TRIM47 promotes trichloroethylene-induced immune kidney injury by degrading SIRT1 through ubiquitination.

Trichloroethylene (TCE) exposure can cause occupational medicamentose-like dermatitis due to trichloroethylene (OMDT) and is often linked to kidney damage. Previous study showed that sirtuin 1 (SIRT1) expression in kidney cells is reduced and associated with podocyte injury, but the exact mechanism is unclear. This study used TCE-sensitized mouse model and in vitro studies to investigate how SIRT1 affects endothelial cells and podocytes communication. Results showed that the administration of tumor necrosis factor α (TNFα) inhibitor R7050 in mice reduced tripartite motif 47 (TRIM47) expression, restored SIRT1 levels, and lessened kidney damage. Further TRIM47 knockdown inhibited its binding to SIRT1, reduced SIRT1 ubiquitination, inhibited acetylated high mobility group box 1 (AcHMGB1) expression, and alleviated podocyte damage.
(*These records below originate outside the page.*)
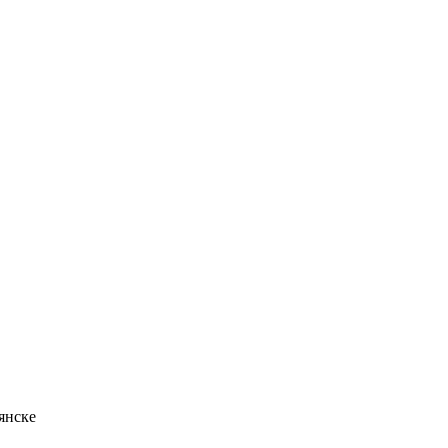
янске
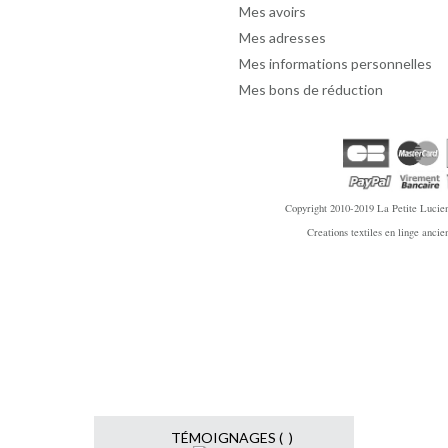
Mes avoirs
Mes adresses
Mes informations personnelles
Mes bons de réduction
Copyright 2010-2019
La Petite Lucien
Creations textiles en linge anci
TÉMOIGNAGES ( )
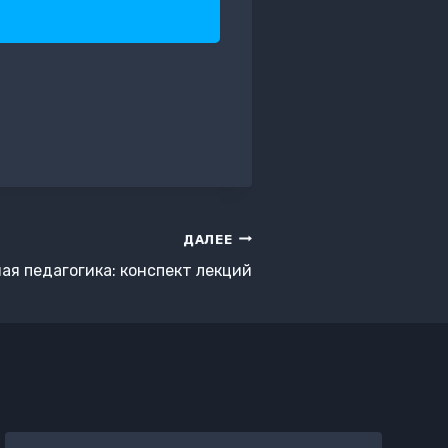
ДАЛЕЕ
ая педагогика: конспект лекций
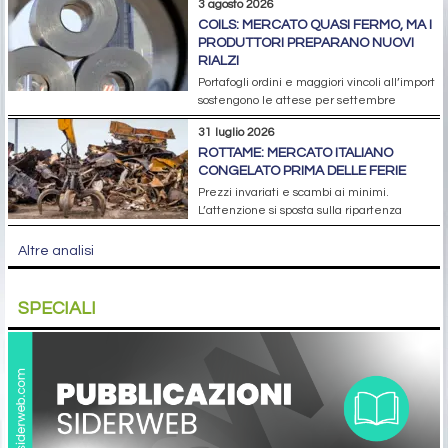
3 agosto 2026
COILS: MERCATO QUASI FERMO, MA I
PRODUTTORI PREPARANO NUOVI
RIALZI
Portafogli ordini e maggiori vincoli all’import
sostengono le attese per settembre
31 luglio 2026
ROTTAME: MERCATO ITALIANO
CONGELATO PRIMA DELLE FERIE
Prezzi invariati e scambi ai minimi.
L’attenzione si sposta sulla ripartenza
Altre analisi
SPECIALI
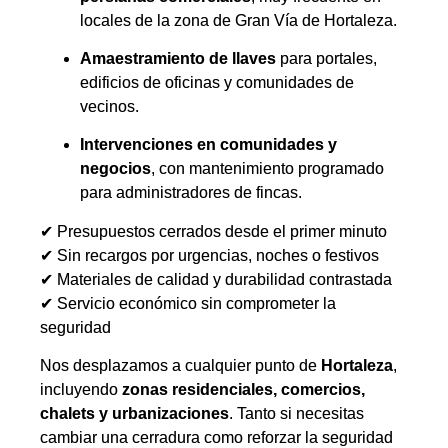
locales de la zona de Gran Vía de Hortaleza.
Amaestramiento de llaves
para portales,
edificios de oficinas y comunidades de
vecinos.
Intervenciones en comunidades y
negocios
, con mantenimiento programado
para administradores de fincas.
✔ Presupuestos cerrados desde el primer minuto
✔ Sin recargos por urgencias, noches o festivos
✔ Materiales de calidad y durabilidad contrastada
✔ Servicio económico sin comprometer la
seguridad
Nos desplazamos a cualquier punto de
Hortaleza
,
incluyendo
zonas residenciales, comercios,
chalets y urbanizaciones
. Tanto si necesitas
cambiar una cerradura como reforzar la seguridad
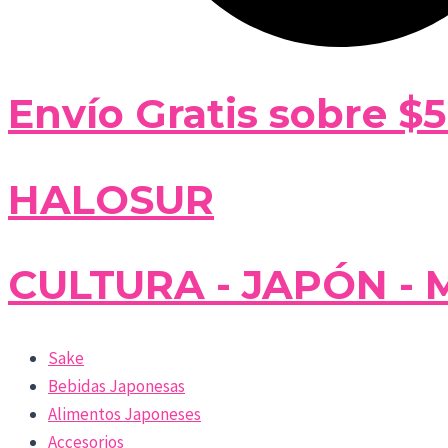
Envío Gratis sobre $
HALOSUR
CULTURA - JAPÓN - 
Sake
Bebidas Japonesas
Alimentos Japoneses
Accesorios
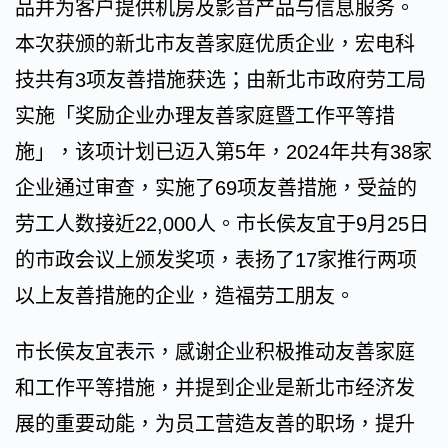
品并为客户提供机房及影音产品与信息服务。
本次获颁的新北市友善家庭优质企业，宏电科
技共有3项友善措施获选；由新北市政府劳工局
实施「奖励企业办理友善家庭暨工作平等措
施」，该项计划已迈入第5年，2024年共有38家
企业通过审查，实施了69项友善措施，受益的
劳工人数接近22,000人。市长侯友宜于9月25日
的市政会议上颁发奖项，表扬了17家推行两项
以上友善措施的企业，造福劳工朋友。
市长侯友宜表示，感谢企业积极推动友善家庭
和工作平等措施，并提到企业是新北市经济发
展的重要动能，为员工营造友善的职场，提升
In vitro experiments demonstrated a significant increase in the expression level of AcHMGB1 in cell supernatant and elevated human renal podocyte cell lines (HPCs) apoptosis level within the TNF-α-treated human glomerular vascular endothelial cell lines (HRGECs) and HPCs co-culture system. Additionally, HRGECs were treated with the proteasome inhibitor MG132 to inhibit proteasome activity, thereby inhibiting the degradation of proteins via the ubiquitin-proteasome pathway, and found that MG132 effectively inhibited the degradation of SIRT1. In conclusion, TNFα enhanced the expression of TRIM47 in renal vascular endothelial cells of TCE-sensitized mice. Subsequently, TRIM47 interacted with SIRT1, facilitating its ubiquitination and subsequent degradation, thereby inhibited the deacetylation of HMGB1. This process resulted in the translocation of substantial quantities of AcHMGB1 from the cytoplasm to extracellular milieu, where it interacts with podocytes and induces apoptosis.